Editorial do Valor Valor Econômico de hoje vai de juros a política fiscal.
Em uma de suas decisões mais
antecipadas, o Comitê de Política Monetária (Copom) anunciou quarta-feira o
corte de meio ponto na taxa básica de juros (Selic) para 10,50% ao ano. A como
sempre sintética nota emitida pelo Copom após a reunião indica novos cortes
pela frente. Até aí, nenhuma novidade. A dúvida é até onde chegará a tesoura do
Copom.
Foi o quarto corte consecutivo de meio
ponto da taxa Selic, acumulando dois pontos de redução desde a histórica
reunião do fim de julho, quando o Copom inverteu a trajetória dos juros.
Naquele momento, o Copom surpreendeu o mercado com a avaliação de que haveria
uma significativa piora na crise da zona do euro, com impacto forte na economia
brasileira.
A realidade mostrou que, infelizmente, o
Copom tinha razão e o mundo viveu um dos piores semestres da história. A
avaliação de que o cenário externo ainda é hostil permanece, como indica a nota
divulgada na noite da quarta-feira: "O Copom entende que, ao
tempestivamente mitigar os efeitos vindos de um ambiente global mais
restritivo, um ajuste moderado no nível da taxa básica é consistente com o
cenário de convergência da inflação para a meta em 2012".
Mas já há tênues sinais de mudança no
cenário doméstico e internacional, que vão influenciar as decisões futuras do
Copom. No exterior, a economia americana parece começar a reagir, embora à
custa das volumosas injeções de dinheiro do Federal Reserve (Fed, o banco
central americano), a ponto de causar a melhora no nível de emprego pela
primeira vez em muito tempo. Os dados mais recentes da economia chinesa afastam
o risco da temida desaceleração brusca, embora ainda sejam frágeis; e a Europa
parece ter conseguido represar os riscos com as operações do Banco Central
Europeu (BCE), dando tempo para os países mais problemáticos executarem seus
programas de ajuste fiscal.
No front doméstico, outubro parece ter
sido o fundo do poço da economia. O Índice de Atividade Econômica do Banco
Central (IBC-Br), que antecipa os resultados do Produto Interno Bruto (PIB),
surpreendeu com o crescimento de 1,15% em novembro, na série com ajuste
sazonal. Foi o primeiro resultado positivo após três meses de quedas
consecutivas e o maior em 19 meses. A sinalização do IBC-Br é que a economia
brasileira começou a reagir em novembro, mesmo que moderadamente, processo que
deve ter continuado em dezembro, a julgar pelos dados de produção industrial e
do varejo. Neste ano, o nível de atividade contará com o impulso do aumento de
14,1% do salário mínimo e da redução do IPI para os produtos da linha branca,
além da provável redução do IOF do crédito. Já a inflação mostra sinais de que
vai se acomodar entre 5% a 5,5% neste ano.
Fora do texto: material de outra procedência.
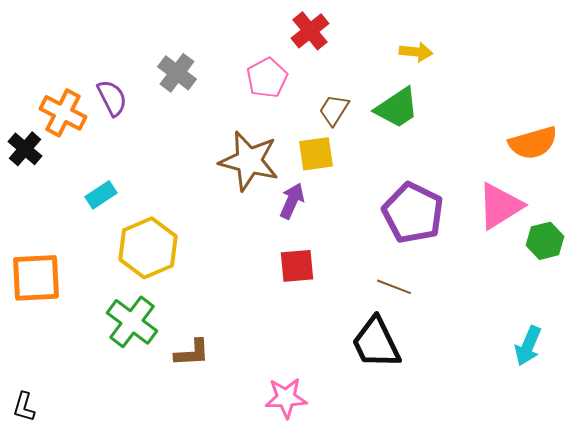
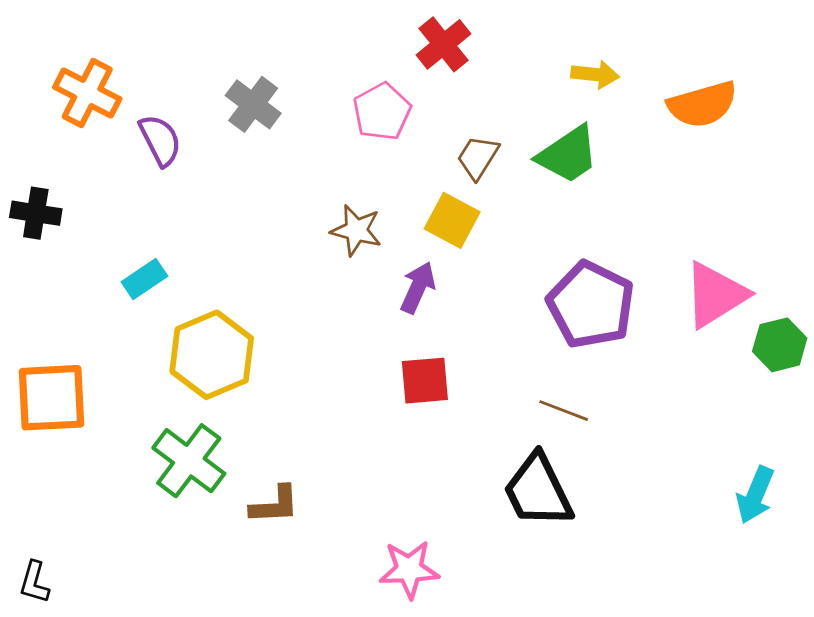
orange cross: (63, 113) -> (87, 93), moved
orange semicircle: (533, 143) -> (702, 104), moved
black cross: (25, 149) -> (36, 213), turned -32
yellow square: (316, 154) -> (452, 220), turned 36
brown star: (249, 161) -> (356, 230), size x0.6

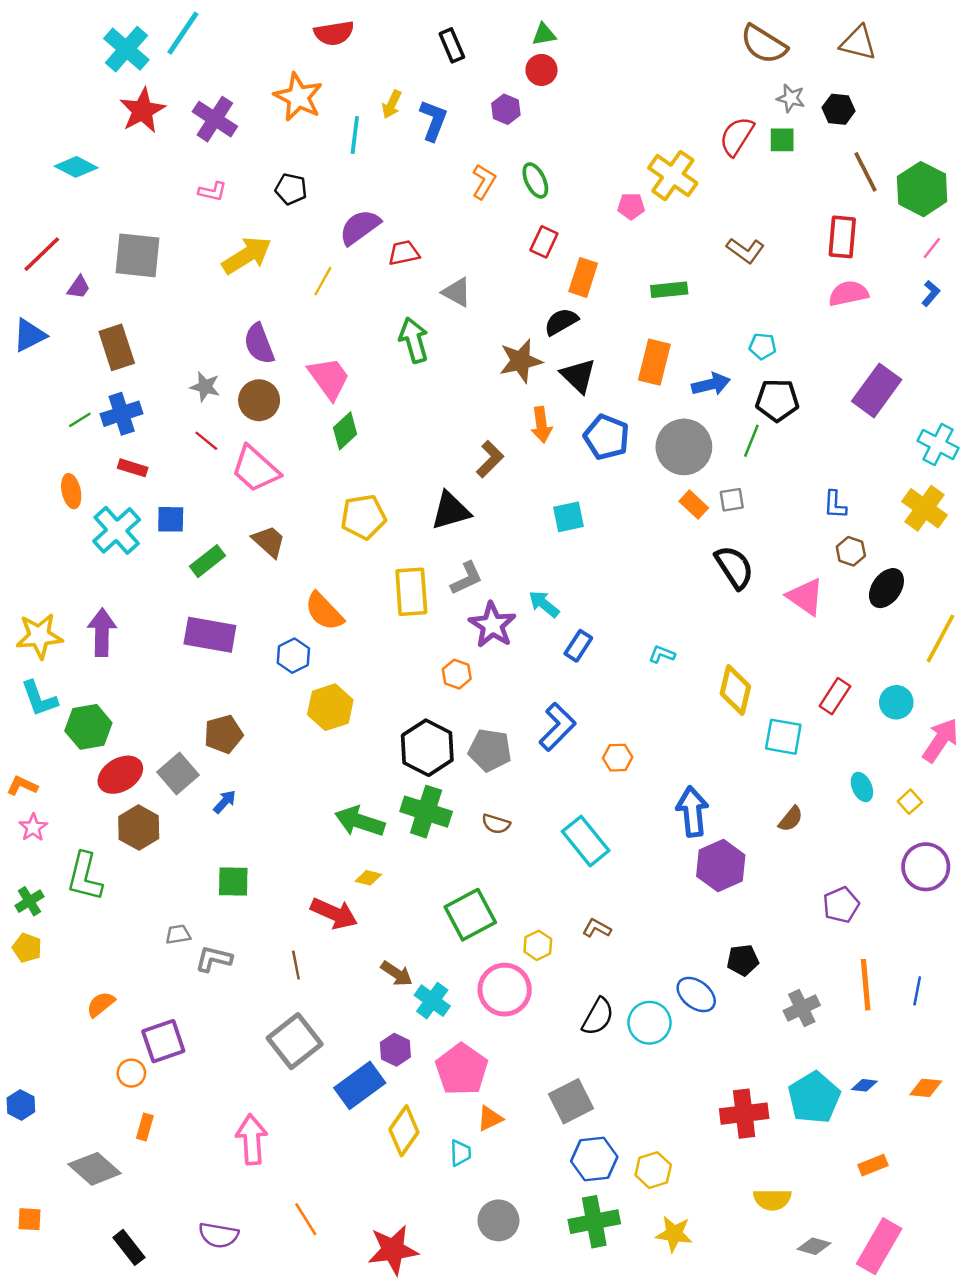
O quadro todo coloca o prumo da balança
na política fiscal. Cumprir a meta fiscal é política defendida pelo Banco
Central e pelo ministro da Fazenda, Guido Mantega, e considerada fundamental
para que os juros mantenham a trajetória de queda. O superávit primário cheio
previsto pela Lei de Diretrizes Orçamentárias (LDO) para este ano é de R$ 139,8
bilhões, ou 3% do PIB.
Até fevereiro o governo deve definir os
cortes orçamentários necessários para atingir essa meta, tarefa que será
dificultada pela perspectiva de redução da arrecadação neste ano. Fala-se em
diminuir as despesas em R$ 60 bilhões a R$ 70 bilhões, esforço maior do que o
feito em 2011, quando foram cortados R$ 24 bilhões, principalmente em
investimentos.
É isso que alguns setores do governo não
querem repetir neste ano. A questão que se discute nos círculos mais íntimos do
governo é como equilibrar o cumprimento do superávit primário fiscal com o
desejável crescimento da economia. A presidente Dilma gostaria que a economia
crescesse 4% a 5% neste ano, acima dos 3% a 3,5% previstos pelo mercado,
considerando as condições atuais. Para estimular o nível de atividades, o
Planalto quer enfatizar os investimentos especialmente em infraestrutura, como
em portos, aeroportos e rodovias, que inclusive estimulam a iniciativa privada.
O governo poderia ainda usar a prerrogativa prevista em lei de descontar da
meta os investimentos previstos no Programa de Aceleração do Crescimento (PAC),
de cerca de R$ 42 bilhões, o que não é visto com bons olhos por todos. Mais do
que nunca, a trajetória dos juros está atrelada à política fiscal.